◆ TASK GOAL ◆
Go to the line below containing "La. Spirits" and print exactly from there through the line containing "Copyrighted © Louisiana", both included. Print nothing else.

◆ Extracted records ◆
──────────────────────────────

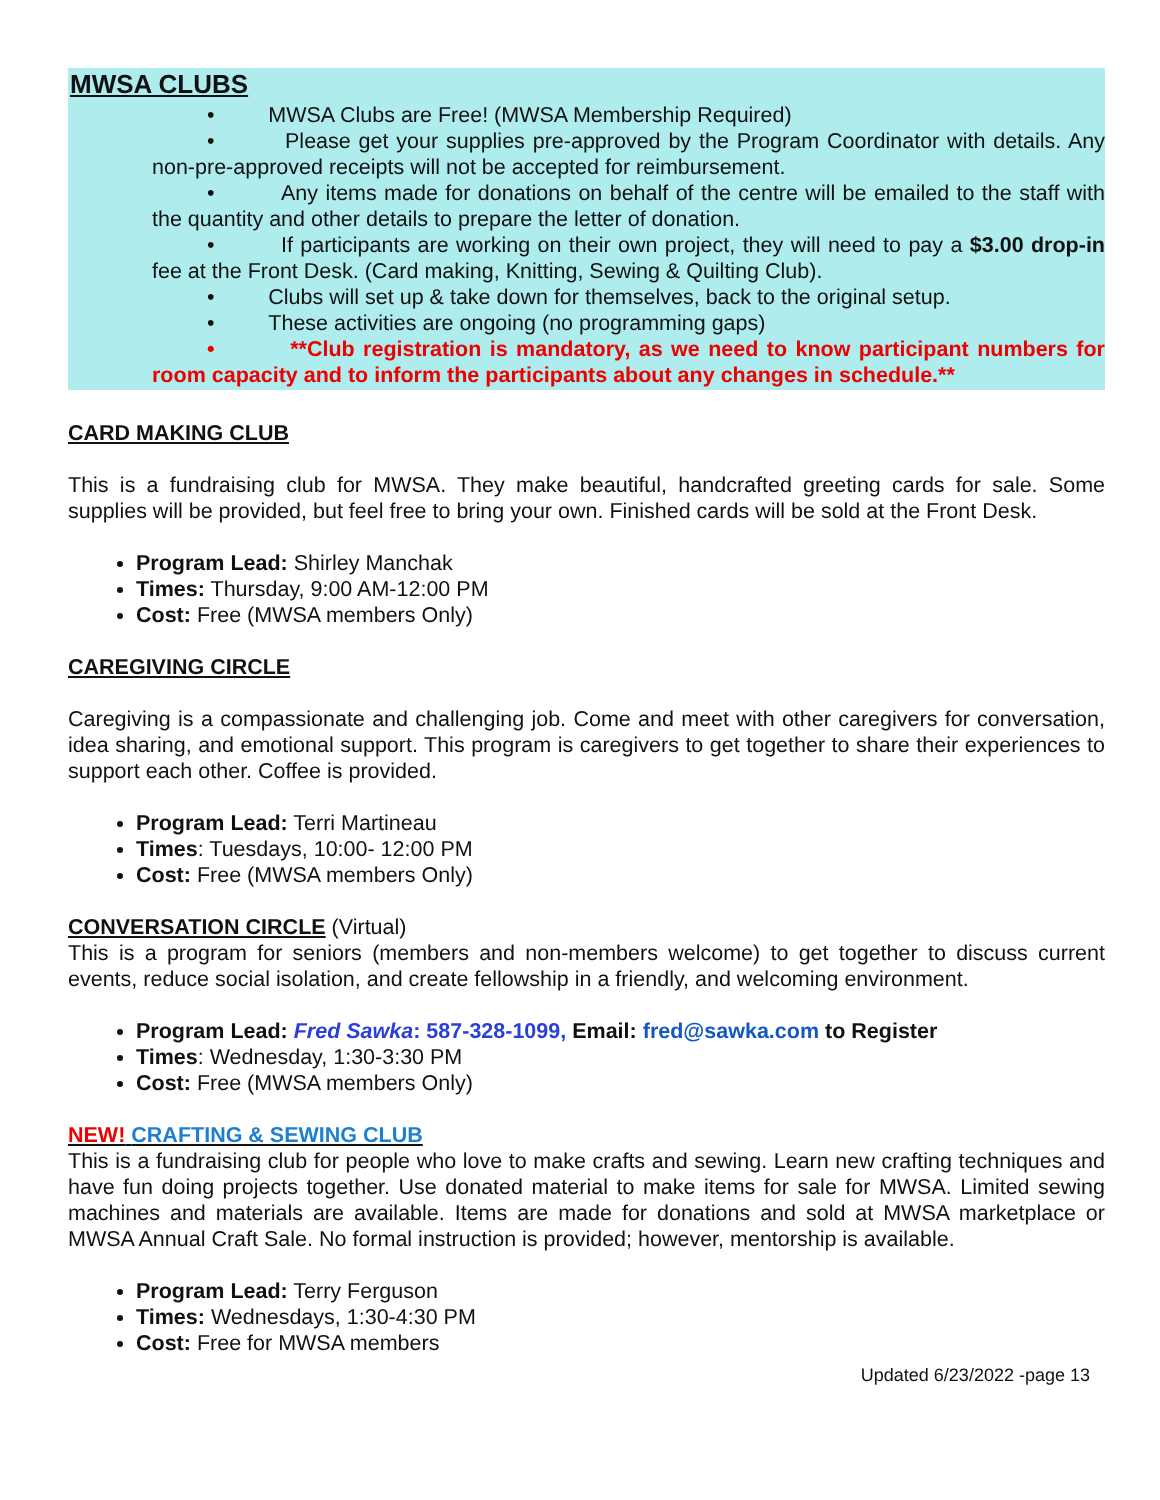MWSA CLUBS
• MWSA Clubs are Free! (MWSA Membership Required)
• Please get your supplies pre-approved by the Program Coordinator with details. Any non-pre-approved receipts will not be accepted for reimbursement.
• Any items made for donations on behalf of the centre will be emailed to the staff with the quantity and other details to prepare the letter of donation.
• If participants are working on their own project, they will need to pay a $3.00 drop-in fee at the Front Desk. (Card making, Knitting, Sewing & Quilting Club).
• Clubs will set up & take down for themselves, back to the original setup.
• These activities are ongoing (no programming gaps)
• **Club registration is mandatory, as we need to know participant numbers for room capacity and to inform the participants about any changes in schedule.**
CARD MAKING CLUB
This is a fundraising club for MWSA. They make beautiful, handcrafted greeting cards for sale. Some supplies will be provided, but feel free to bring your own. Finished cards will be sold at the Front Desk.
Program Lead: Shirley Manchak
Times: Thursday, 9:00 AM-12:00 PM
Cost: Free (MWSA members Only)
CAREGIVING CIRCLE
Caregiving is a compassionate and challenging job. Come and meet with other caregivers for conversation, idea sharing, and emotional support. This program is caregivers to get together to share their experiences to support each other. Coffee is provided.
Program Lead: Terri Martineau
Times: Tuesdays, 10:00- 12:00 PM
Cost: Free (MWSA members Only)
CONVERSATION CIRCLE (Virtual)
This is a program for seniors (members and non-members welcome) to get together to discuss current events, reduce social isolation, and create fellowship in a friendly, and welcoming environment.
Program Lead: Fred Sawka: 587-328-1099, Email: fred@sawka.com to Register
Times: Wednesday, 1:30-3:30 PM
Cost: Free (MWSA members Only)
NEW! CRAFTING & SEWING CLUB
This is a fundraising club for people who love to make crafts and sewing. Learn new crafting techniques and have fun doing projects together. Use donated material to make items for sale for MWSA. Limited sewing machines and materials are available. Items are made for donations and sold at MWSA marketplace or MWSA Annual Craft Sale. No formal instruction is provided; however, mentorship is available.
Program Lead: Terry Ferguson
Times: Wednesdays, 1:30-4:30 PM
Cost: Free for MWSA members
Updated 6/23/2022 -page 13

──────────────────────────────

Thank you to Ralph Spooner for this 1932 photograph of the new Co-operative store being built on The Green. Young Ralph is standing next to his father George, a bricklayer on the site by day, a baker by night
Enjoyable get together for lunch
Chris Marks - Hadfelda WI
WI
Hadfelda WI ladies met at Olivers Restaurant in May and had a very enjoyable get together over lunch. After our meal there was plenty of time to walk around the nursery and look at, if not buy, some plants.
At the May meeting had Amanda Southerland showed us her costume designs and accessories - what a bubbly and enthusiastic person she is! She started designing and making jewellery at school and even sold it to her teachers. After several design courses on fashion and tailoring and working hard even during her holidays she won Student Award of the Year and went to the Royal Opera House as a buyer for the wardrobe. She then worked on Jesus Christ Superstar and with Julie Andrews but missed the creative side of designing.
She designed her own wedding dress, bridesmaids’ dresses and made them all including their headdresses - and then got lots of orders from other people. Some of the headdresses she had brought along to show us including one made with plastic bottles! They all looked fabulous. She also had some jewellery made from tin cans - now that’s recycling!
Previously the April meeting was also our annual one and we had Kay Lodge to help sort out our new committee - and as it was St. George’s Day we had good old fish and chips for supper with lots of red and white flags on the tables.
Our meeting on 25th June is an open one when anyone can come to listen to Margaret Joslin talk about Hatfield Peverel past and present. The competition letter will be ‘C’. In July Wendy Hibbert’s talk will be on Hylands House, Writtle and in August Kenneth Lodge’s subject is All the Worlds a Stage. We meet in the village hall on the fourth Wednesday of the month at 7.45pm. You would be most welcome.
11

──────────────────────────────

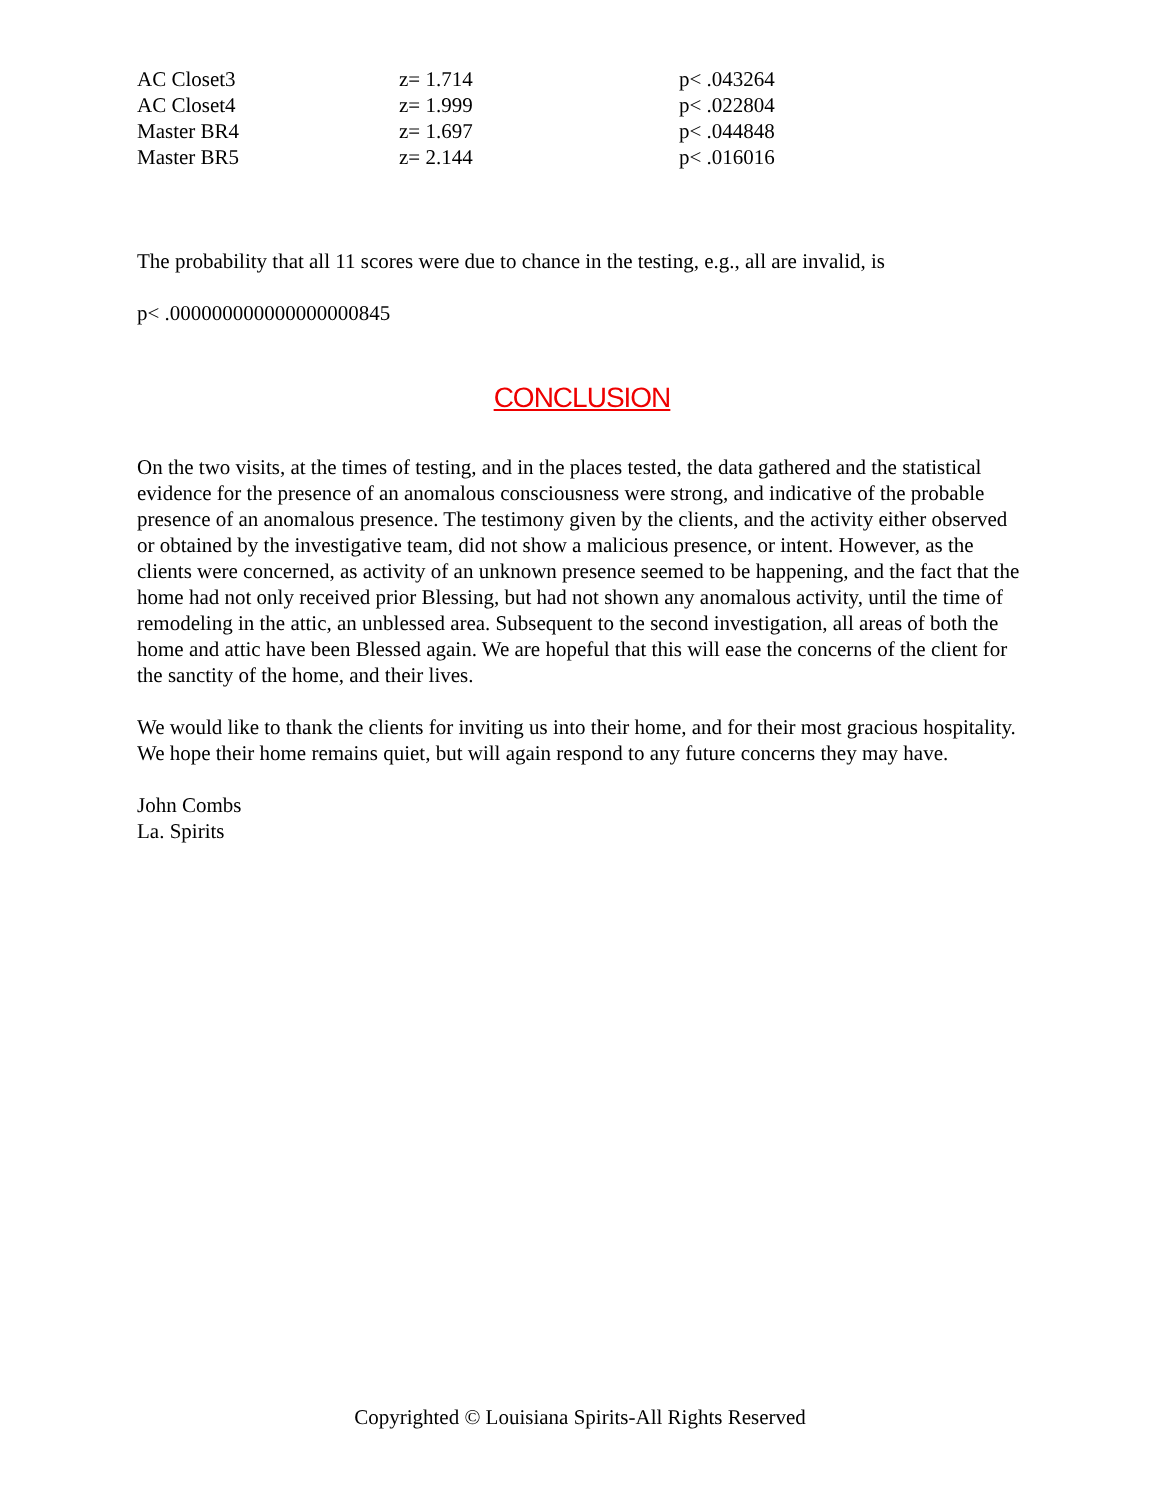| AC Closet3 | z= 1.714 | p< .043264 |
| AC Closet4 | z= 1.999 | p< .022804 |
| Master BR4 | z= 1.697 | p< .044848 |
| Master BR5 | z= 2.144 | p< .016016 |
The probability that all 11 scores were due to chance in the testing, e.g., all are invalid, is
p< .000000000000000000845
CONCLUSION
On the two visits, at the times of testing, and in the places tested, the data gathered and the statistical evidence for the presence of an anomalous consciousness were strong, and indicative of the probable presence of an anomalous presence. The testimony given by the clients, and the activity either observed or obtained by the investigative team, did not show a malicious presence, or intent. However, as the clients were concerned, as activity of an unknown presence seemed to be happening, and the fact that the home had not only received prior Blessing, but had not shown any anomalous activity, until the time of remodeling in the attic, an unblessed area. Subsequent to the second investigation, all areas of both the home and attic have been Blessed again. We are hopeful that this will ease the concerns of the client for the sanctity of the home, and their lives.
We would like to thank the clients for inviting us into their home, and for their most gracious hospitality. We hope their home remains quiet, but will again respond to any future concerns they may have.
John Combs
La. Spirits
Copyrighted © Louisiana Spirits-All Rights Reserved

──────────────────────────────

◆ ANSWER TO THE PROBLEM ◆
La. Spirits
Copyrighted © Louisiana Spirits-All Rights Reserved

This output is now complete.